Licences for more than 2,000 animals categorised as dangerous have been issued to private owners across the UK

Licences for more than 2,000 animals categorised as dangerous have been issued to private owners across the UK.

News reporter @niamhielynch

Thursday 22 February 2024 03:52, UK

Dogs are, famously, man's best friend. 

But thousands of people in the UK have instead chosen venomous snakes, wild cats and crocodiles for pets.

New figures obtained by the wildlife charity Born Free Foundation show licences were issued by 126 local authorities to private owners across the UK for 2,727 animals categorised as dangerous under the Dangerous Wild Animals Act 1976.

The permits covered more than 200 wild cats and 250 primates, as well as about 400 venomous snakes, which Born Free estimates is 10 times the number kept in zoos.
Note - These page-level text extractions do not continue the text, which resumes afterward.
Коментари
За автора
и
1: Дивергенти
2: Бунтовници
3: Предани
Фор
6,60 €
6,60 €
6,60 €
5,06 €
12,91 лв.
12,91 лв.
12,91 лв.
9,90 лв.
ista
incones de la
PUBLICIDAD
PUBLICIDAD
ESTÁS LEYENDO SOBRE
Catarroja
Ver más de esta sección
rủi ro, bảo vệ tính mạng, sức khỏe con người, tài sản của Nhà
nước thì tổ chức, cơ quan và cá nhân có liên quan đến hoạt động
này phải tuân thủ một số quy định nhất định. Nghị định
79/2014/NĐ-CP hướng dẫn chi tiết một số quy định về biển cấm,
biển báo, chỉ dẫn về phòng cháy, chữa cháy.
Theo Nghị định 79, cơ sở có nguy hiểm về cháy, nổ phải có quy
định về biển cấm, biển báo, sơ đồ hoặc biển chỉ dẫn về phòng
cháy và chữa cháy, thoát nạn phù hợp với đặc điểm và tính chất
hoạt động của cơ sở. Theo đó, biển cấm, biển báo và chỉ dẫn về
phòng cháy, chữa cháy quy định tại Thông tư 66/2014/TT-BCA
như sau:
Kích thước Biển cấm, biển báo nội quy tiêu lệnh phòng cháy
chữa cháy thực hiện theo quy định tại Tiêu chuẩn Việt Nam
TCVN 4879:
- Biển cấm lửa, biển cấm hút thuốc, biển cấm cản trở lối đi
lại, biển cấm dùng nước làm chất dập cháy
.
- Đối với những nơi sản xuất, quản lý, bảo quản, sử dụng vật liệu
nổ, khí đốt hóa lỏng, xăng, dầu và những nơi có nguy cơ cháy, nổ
The charity has said an overhaul of current legislation on the keeping of dangerous animals is a "matter of urgency".

Dr Mark Jones, Born Free's head of policy, said: "It is unbelievable that, in this day and age, so many dangerous animals, including big cats, large primates, crocodiles and venomous snakes, continue to be legally kept in people's homes in the UK.

"Increasing demand for and trade in all kinds of wild animals as exotic pets puts owners and the wider public at risk of injury or disease.

"It also results in serious animal suffering, and the demand increases the pressure on many wild populations which are often already under threat," he added.

Southeast England had the highest number of dangerous wild animals, as well as having the most primates.

The east of England had the highest number of wild cats, including several leopards, cheetahs, and lynxes.

Read more:UN reveals animal species under threat of extinction70 coins removed from rare alligator's stomachMan banned from keeping snakes after pets seized from fly-infested home

A Department for Environment, Food and Rural Affairs spokesperson said anyone wishing to keep an animal under the Dangerous Wild Animals Act must be vetted and apply for a licence which sets out conditions on caring for the animal.

They added: "We keep this legislation under regular review to ensure it remains effective in keeping the public safe."